When you sell, sell well.
It is a given that if you want to sell a home and maximize the price, preparation is all-important.
The same mentality is required for the sale of a business – in fact, preparation in this case is arguably even more important because the planning is something that should happen well in advance before you hand over control of your business to a new owner.
So how can you maximize the value of your business and get it ready for sale?
1. Draw up a detailed plan
This is probably the most important element of all. This planning should happen at least 18 months before you cash out, and possibly two years or even longer.
By developing a strategy well in advance of a sale, you stand a much better chance of getting the price you want, at the time you want it. So set your goals around timing and pricing, learn how the selling process works (including taxes that will have to be paid) and consider any and all other actions you will need to take to get the business sales-worthy.
2. Get your finances and cash flow in order
With any sale, it very often pays to seek independent financial advice to guide you through the maze. But paying attention to money matters is a basic starting point.
If selling up is your exit strategy, there are many things you should do to make sure your business is performing at its peak. A critical aspect of performance is cash flow. A good ‘clean up’ of a business’ cash flow position should include many aspects such as collecting any overdue debts and paying creditors; reviewing your collections and accounts receivables processes; re-establishing and enforcing terms of trade; identifying problem debtors; considering trade credit insurance to cover against bad debts; pruning non-profitable customers; diversifying your customer base; modernizing your accounting systems; upgrading other machines and equipment and documenting key financial processes, including gathering audited financial statements for recent years.
You should also take a look at the stock and equipment you hold, assess how much you need on hand and manage inventory to this level, then sell what you don’t need.
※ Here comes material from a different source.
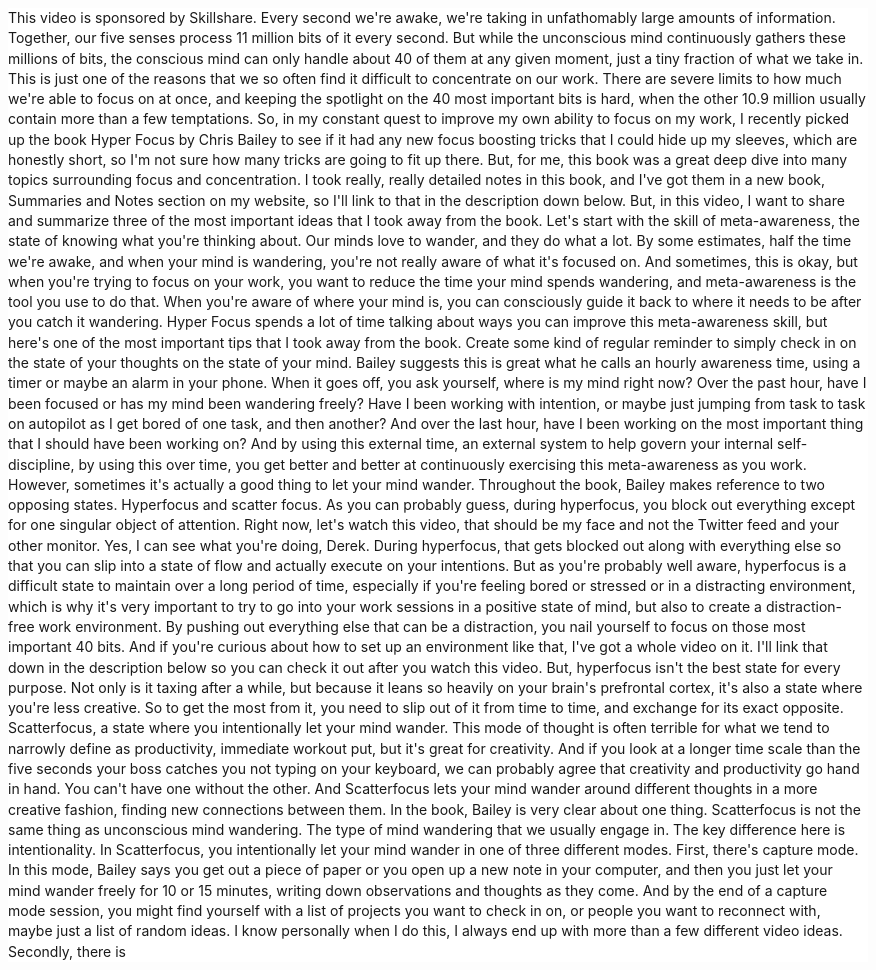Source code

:  This video is sponsored by Skillshare. Every second we're awake, we're taking in unfathomably large amounts of information. Together, our five senses process 11 million bits of it every second. But while the unconscious mind continuously gathers these millions of bits, the conscious mind can only handle about 40 of them at any given moment, just a tiny fraction of what we take in. This is just one of the reasons that we so often find it difficult to concentrate on our work. There are severe limits to how much we're able to focus on at once, and keeping the spotlight on the 40 most important bits is hard, when the other 10.9 million usually contain more than a few temptations. So, in my constant quest to improve my own ability to focus on my work, I recently picked up the book Hyper Focus by Chris Bailey to see if it had any new focus boosting tricks that I could hide up my sleeves, which are honestly short, so I'm not sure how many tricks are going to fit up there. But, for me, this book was a great deep dive into many topics surrounding focus and concentration. I took really, really detailed notes in this book, and I've got them in a new book, Summaries and Notes section on my website, so I'll link to that in the description down below. But, in this video, I want to share and summarize three of the most important ideas that I took away from the book. Let's start with the skill of meta-awareness, the state of knowing what you're thinking about. Our minds love to wander, and they do what a lot. By some estimates, half the time we're awake, and when your mind is wandering, you're not really aware of what it's focused on. And sometimes, this is okay, but when you're trying to focus on your work, you want to reduce the time your mind spends wandering, and meta-awareness is the tool you use to do that. When you're aware of where your mind is, you can consciously guide it back to where it needs to be after you catch it wandering. Hyper Focus spends a lot of time talking about ways you can improve this meta-awareness skill, but here's one of the most important tips that I took away from the book. Create some kind of regular reminder to simply check in on the state of your thoughts on the state of your mind. Bailey suggests this is great what he calls an hourly awareness time, using a timer or maybe an alarm in your phone. When it goes off, you ask yourself, where is my mind right now? Over the past hour, have I been focused or has my mind been wandering freely? Have I been working with intention, or maybe just jumping from task to task on autopilot as I get bored of one task, and then another? And over the last hour, have I been working on the most important thing that I should have been working on? And by using this external time, an external system to help govern your internal self-discipline, by using this over time, you get better and better at continuously exercising this meta-awareness as you work. However, sometimes it's actually a good thing to let your mind wander. Throughout the book, Bailey makes reference to two opposing states. Hyperfocus and scatter focus. As you can probably guess, during hyperfocus, you block out everything except for one singular object of attention. Right now, let's watch this video, that should be my face and not the Twitter feed and your other monitor. Yes, I can see what you're doing, Derek. During hyperfocus, that gets blocked out along with everything else so that you can slip into a state of flow and actually execute on your intentions. But as you're probably well aware, hyperfocus is a difficult state to maintain over a long period of time, especially if you're feeling bored or stressed or in a distracting environment, which is why it's very important to try to go into your work sessions in a positive state of mind, but also to create a distraction-free work environment. By pushing out everything else that can be a distraction, you nail yourself to focus on those most important 40 bits. And if you're curious about how to set up an environment like that, I've got a whole video on it. I'll link that down in the description below so you can check it out after you watch this video. But, hyperfocus isn't the best state for every purpose. Not only is it taxing after a while, but because it leans so heavily on your brain's prefrontal cortex, it's also a state where you're less creative. So to get the most from it, you need to slip out of it from time to time, and exchange for its exact opposite. Scatterfocus, a state where you intentionally let your mind wander. This mode of thought is often terrible for what we tend to narrowly define as productivity, immediate workout put, but it's great for creativity. And if you look at a longer time scale than the five seconds your boss catches you not typing on your keyboard, we can probably agree that creativity and productivity go hand in hand. You can't have one without the other. And Scatterfocus lets your mind wander around different thoughts in a more creative fashion, finding new connections between them. In the book, Bailey is very clear about one thing. Scatterfocus is not the same thing as unconscious mind wandering. The type of mind wandering that we usually engage in. The key difference here is intentionality. In Scatterfocus, you intentionally let your mind wander in one of three different modes. First, there's capture mode. In this mode, Bailey says you get out a piece of paper or you open up a new note in your computer, and then you just let your mind wander freely for 10 or 15 minutes, writing down observations and thoughts as they come. And by the end of a capture mode session, you might find yourself with a list of projects you want to check in on, or people you want to reconnect with, maybe just a list of random ideas. I know personally when I do this, I always end up with more than a few different video ideas. Secondly, there is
In essence, you should be trying to ensure that life will be as simple as possible for the new owner – because that’s valuable to potential buyers. Putting in place financing arrangement also provides the buyer some certainty.
3. Review and renew contracts
Prospective purchasers want to see a business that has ongoing, repeat income. So make sure you have clients on extended contracts and obtain written agreements from your suppliers so any arrangements continue through and beyond the sale of your business.
This certainty of business continuity should also extend to your suppliers, for example the lease of your premises, so the new owner is walking into a site that is covered by a lease (and one that can be transferred to them). Having contracts in place with plenty of time before they are due to be renegotiated helps the buyer focus on the important issues associated with the transition period.
4. Staff and customer care
Engaged and motivated staff and satisfied clients are critical to everyday business performance but when a business is being prepared for sale these aspects take on even more importance. Ensure you remain close to your staff; update any HR records; consider a talent mapping exercise of your staff; run a staff engagement survey or consider a staff engagement programme in the preparation period.
Consider running a customer satisfaction survey and set up feedback processes after each sale, as the information will not only help identify any issues for resolution but also provide ‘proof points’ for the claims you make around business performance. Identify your best and more profitable customers and double down on efforts to retain their business and strengthen your relationships.
5. Consider debtor finance and use it as a selling point
Naturally, there are numerous financing tools available to Debtor finance, an excellent tool for helping prepare your business for sale. This line of credit, linked to your outstanding accounts receivable, provides you with cash so you can use it to quickly benefit your business and keep cash flowing.
Firstly, strong cash flows is appealing to the buyer as it is a good indication the business is well run. Secondly, having a finance facility in place which is not linked to the seller’s real estate is also advantageous, as the process of changing securities can be complex and time consuming, and in the scheme of things it is one less thing to be concerned about.
Thirdly, this type of facility provides rapid finds which may mean you can leverage buying opportunities (such as favourable or discounted prices) to maximise sales and profit in the pre-sale period which is good news for margins in the early stages of trading after the sale.
Finally, debtor finance can be something of an insurance policy following the sale, when there is often some uncertainty and trading ‘hiccups’ can occur. Having access to funding to boost cash flow quickly helps ensure cash flows are strong and the business can withstand any such shocks, allowing the incoming owner to focus on a smooth transition.